§ **Task details**: For this exercise, repeat the listing below from its first line through the line containing "benign human cerebellum", exactly as written.

§ **Records provided**:
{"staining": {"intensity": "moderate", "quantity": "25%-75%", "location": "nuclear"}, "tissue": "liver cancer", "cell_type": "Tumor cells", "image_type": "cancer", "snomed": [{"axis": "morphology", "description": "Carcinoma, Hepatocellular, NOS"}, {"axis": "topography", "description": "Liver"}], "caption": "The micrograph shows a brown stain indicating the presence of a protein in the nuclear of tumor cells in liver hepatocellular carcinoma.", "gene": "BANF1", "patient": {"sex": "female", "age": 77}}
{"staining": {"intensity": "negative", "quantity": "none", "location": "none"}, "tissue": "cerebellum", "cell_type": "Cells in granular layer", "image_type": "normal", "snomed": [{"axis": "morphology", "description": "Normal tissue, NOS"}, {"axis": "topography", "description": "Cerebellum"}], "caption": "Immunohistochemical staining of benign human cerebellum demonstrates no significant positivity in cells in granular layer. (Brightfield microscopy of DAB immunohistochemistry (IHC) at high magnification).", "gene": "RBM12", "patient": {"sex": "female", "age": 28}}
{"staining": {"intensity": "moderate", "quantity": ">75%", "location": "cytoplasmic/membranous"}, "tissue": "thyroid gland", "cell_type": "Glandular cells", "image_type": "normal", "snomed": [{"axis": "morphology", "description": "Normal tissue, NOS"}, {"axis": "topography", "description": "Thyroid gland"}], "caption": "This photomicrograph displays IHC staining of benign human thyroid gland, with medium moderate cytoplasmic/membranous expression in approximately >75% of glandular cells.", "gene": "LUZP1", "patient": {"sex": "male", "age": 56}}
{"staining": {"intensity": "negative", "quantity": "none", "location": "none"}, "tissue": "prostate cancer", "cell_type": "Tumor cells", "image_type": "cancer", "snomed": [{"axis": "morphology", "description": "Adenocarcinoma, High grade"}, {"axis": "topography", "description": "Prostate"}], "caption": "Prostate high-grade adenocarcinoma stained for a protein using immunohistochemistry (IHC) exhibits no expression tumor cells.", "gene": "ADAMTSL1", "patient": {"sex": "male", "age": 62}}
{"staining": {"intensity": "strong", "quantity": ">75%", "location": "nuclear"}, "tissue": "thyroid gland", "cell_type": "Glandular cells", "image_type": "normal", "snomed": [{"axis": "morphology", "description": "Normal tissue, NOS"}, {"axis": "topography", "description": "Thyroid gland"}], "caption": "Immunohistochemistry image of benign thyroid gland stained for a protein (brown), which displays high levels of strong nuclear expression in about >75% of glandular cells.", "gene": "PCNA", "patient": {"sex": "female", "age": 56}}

§ **Answer area**:
{"staining": {"intensity": "moderate", "quantity": "25%-75%", "location": "nuclear"}, "tissue": "liver cancer", "cell_type": "Tumor cells", "image_type": "cancer", "snomed": [{"axis": "morphology", "description": "Carcinoma, Hepatocellular, NOS"}, {"axis": "topography", "description": "Liver"}], "caption": "The micrograph shows a brown stain indicating the presence of a protein in the nuclear of tumor cells in liver hepatocellular carcinoma.", "gene": "BANF1", "patient": {"sex": "female", "age": 77}}
{"staining": {"intensity": "negative", "quantity": "none", "location": "none"}, "tissue": "cerebellum", "cell_type": "Cells in granular layer", "image_type": "normal", "snomed": [{"axis": "morphology", "description": "Normal tissue, NOS"}, {"axis": "topography", "description": "Cerebellum"}], "caption": "Immunohistochemical staining of benign human cerebellum demonstrates no significant positivity in cells in granular layer. (Brightfield microscopy of DAB immunohistochemistry (IHC) at high magnification).", "gene": "RBM12", "patient": {"sex": "female", "age": 28}}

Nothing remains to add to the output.